▶ **YOUR INSTRUCTIONS**:
In the material below, find each line with the string "domain" and copy it.

START DATA IN THIS EXERCISE

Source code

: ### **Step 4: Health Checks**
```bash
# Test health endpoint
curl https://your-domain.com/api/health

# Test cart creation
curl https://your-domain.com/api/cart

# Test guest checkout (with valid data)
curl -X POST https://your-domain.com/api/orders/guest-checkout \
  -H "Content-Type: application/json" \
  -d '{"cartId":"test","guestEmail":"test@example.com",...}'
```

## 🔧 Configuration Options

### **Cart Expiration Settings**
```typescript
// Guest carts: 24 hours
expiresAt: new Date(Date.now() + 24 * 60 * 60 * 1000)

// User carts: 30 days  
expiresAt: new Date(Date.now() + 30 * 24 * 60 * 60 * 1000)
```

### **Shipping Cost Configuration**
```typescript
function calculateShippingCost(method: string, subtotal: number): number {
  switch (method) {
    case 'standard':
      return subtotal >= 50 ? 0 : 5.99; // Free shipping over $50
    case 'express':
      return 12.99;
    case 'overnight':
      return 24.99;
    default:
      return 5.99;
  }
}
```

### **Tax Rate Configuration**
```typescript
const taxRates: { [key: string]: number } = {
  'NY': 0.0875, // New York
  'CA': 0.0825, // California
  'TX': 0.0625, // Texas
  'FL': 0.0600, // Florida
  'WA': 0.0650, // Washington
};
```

END DATA IN THIS EXERCISE
START DATA IN THIS EXERCISE

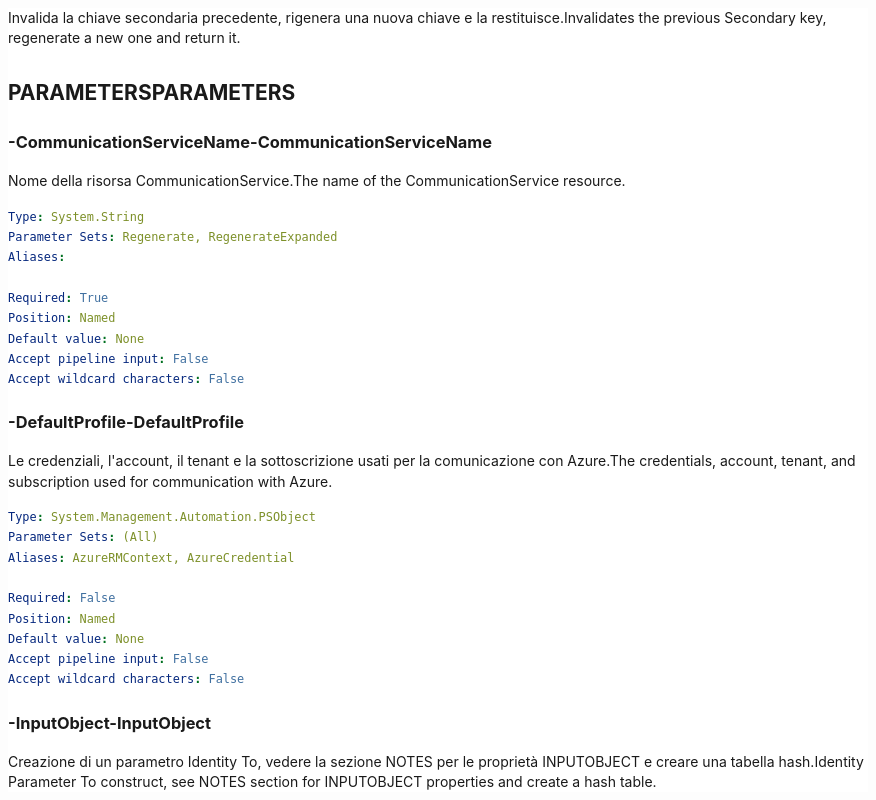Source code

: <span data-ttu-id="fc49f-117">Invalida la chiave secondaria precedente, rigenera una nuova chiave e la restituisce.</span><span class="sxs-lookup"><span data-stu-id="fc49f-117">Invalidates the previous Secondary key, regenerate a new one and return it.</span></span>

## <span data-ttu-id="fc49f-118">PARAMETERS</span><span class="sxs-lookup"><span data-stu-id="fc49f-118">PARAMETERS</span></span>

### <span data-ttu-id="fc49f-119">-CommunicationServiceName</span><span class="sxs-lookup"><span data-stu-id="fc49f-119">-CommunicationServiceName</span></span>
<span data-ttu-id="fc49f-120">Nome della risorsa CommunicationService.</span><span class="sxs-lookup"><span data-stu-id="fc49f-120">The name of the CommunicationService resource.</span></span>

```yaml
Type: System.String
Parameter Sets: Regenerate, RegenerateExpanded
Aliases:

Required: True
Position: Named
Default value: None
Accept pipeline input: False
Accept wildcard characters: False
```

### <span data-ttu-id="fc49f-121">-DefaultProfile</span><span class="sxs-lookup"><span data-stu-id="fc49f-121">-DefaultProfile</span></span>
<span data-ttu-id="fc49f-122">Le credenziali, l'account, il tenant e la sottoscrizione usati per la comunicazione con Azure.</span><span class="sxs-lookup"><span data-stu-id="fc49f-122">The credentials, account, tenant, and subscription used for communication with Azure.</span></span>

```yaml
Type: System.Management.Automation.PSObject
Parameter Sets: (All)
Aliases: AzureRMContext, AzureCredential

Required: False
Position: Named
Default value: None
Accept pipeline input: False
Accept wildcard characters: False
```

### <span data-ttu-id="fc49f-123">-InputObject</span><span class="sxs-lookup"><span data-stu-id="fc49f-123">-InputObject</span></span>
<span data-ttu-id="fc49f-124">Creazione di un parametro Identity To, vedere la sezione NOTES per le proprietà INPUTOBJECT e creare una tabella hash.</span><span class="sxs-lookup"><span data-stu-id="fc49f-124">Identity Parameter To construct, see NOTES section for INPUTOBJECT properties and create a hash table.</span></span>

END DATA IN THIS EXERCISE

▶ **SOLUTION TO THIS TASK**:
curl https://your-domain.com/api/health
curl https://your-domain.com/api/cart
curl -X POST https://your-domain.com/api/orders/guest-checkout \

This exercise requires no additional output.